* Task requirements:
Search the data below for "format"; list each line that holds it.

Items from a data source:
★ ★ ★

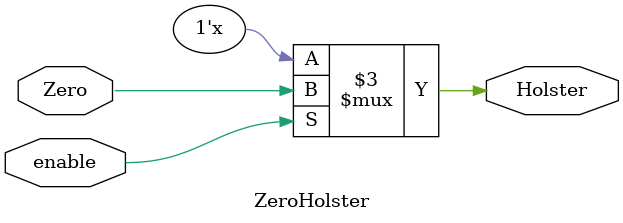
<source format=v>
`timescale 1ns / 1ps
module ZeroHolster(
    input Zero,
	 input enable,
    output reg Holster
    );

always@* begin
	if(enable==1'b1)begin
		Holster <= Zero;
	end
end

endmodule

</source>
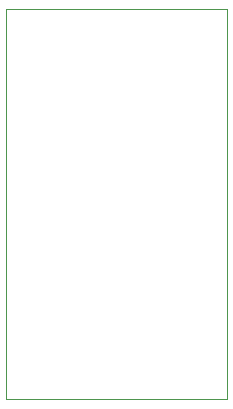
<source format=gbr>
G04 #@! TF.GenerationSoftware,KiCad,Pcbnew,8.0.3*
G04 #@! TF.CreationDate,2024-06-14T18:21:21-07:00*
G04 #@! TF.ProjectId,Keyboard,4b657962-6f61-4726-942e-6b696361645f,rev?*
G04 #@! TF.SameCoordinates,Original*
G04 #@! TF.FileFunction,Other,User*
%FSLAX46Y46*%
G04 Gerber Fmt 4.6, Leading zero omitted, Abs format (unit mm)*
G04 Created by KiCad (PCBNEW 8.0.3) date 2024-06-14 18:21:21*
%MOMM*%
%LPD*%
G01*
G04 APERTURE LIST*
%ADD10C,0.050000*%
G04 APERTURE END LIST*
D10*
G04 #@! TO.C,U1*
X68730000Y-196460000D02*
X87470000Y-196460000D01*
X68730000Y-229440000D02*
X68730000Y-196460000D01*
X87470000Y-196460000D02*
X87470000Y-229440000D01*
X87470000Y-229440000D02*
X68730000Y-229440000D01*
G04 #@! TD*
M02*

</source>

★ ★ ★

* Exercise answer:
<source format=v>
<source format=gbr>
G04 Gerber Fmt 4.6, Leading zero omitted, Abs format (unit mm)*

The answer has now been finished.